Broadband Roundup: Tesla Cars Ain’t Driverless, Suspicious Bernie Sanders Facebook Posts, ReConnect Awards



Photo of NTSB Chairman Robert Sumwalt by the National Transportation Safety Board

According to a Forbes article by Alan Ohnsman, U.S. safety investigators are calling for greater regulation of Teslas following the release of several investigative reports detailing several Tesla crashes due to the cars faulty autopilot mode.

In March 2018 in Mountain View, California, Walter Huang was playing a game on his phone as his Tesla Model X barreled down the highway. His car’s autopilot mode failed to detect a traffic barrier and crashed head-on into the concrete, killing Huang and trapping two other cars in a vortex of metal.

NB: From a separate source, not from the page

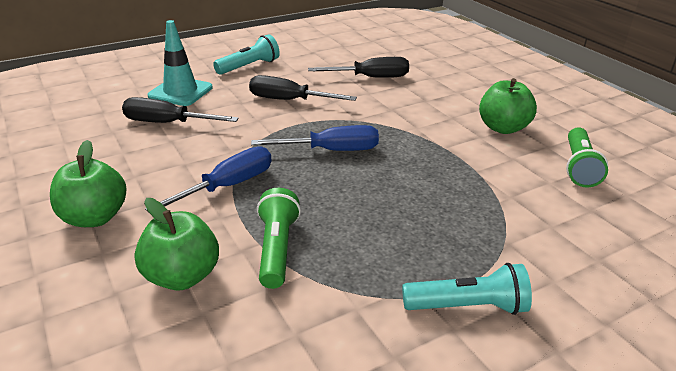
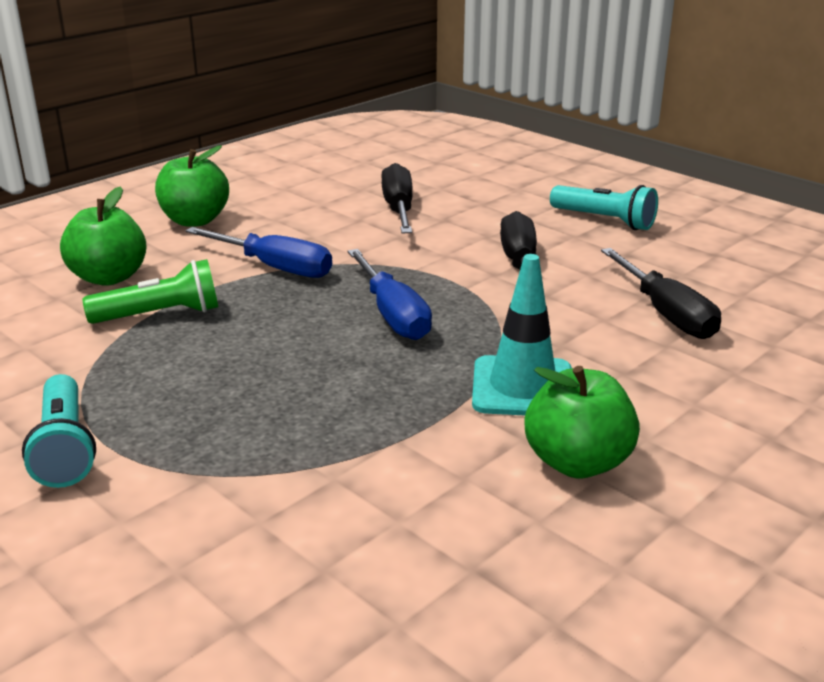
camera: 75 degrees right, 5 degrees down
turquoise traffic cone [148,20,213,106] -> turquoise traffic cone moved to [472,254,572,415]
green flashlight [566,128,608,187] -> none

Investigators of the National Transportation Safety Board, an independent government body, have found fault with the company’s ’partially automated” label  in light of the accidents. They have also proposed pro-active steps Tesla and the Transportation Department should take to save lives from faulty technology.

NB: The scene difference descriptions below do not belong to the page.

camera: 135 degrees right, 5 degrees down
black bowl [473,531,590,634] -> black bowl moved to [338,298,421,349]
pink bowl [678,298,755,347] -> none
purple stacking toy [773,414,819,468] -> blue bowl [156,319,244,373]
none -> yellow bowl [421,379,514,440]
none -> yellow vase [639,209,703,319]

NTSB Chairman Robert Sumwalt said at the conclusion of a hearing on Tuesday in Washington: “We urge Tesla to work on improving its Autopilot technology and for NHTSA to fulfill its oversight responsibility to ensure that corrective action is taken when necessary. It’s time to stop enabling drivers in any partially automated vehicle to pretend that they have driverless cars. Because they don’t have driverless cars.”

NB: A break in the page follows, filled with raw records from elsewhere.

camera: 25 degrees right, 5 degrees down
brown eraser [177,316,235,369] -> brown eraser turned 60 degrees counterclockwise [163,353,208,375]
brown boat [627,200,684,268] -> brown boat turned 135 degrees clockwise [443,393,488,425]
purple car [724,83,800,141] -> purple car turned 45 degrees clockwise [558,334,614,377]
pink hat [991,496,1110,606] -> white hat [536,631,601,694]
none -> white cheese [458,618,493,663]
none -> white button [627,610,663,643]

Facebook investigating suspicious posts linked to Bernie Sanders supporters

Facebook is investigating accounts linked to suspicious posts that support Bernie Sanders, according to an article on The Wall Street Journal by Emily Glazer and Dustin Voz.

This news comes after U.S. Intelligence has confirmed that Russian operatives are using information to try to get Bernie Sanders nominated by the Democratic primary.

Facebook has yet to substantiate these claims.

“We investigate each credible claim we receive, just as we did in this instance when an outside researcher contacted us,” Facebook spokesman Andy Stone told the Journal. “To date, we have not been able to substantiate the researcher’s claims and we have not been notified by the intelligence community.”

USDA’s ReConnect grant program makes more awards

The Agriculture Department this week announced the awarding of $9.1 million, $3.3 million, and $2.2 million for broadband in rural communities in South Carolina, Montana, and Nevada, respectively.

The funds were dispersed via USDA’s ReConnect program attempting to shrink the digital divide between rural and non-rural communities.

“High-speed broadband e-Connectivity is critical to increasing access to health care and educational opportunities and strengthening economic development efforts in rural communities,” South Carolina Rural Development State Director Debbie Turbeville said.

“Under the leadership of President Trump and Agriculture Secretary Perdue, USDA is committed to being a strong partner to rural communities in deploying this critical infrastructure, because we know that when rural America thrives, all of America thrives.”

The Reconnect program was passed in 2018. It allocated $600 million to USDA to expand broadband infrastructure and services in rural America. Since last summer, the department has received applications requesting a total of $1.4 billion in funding.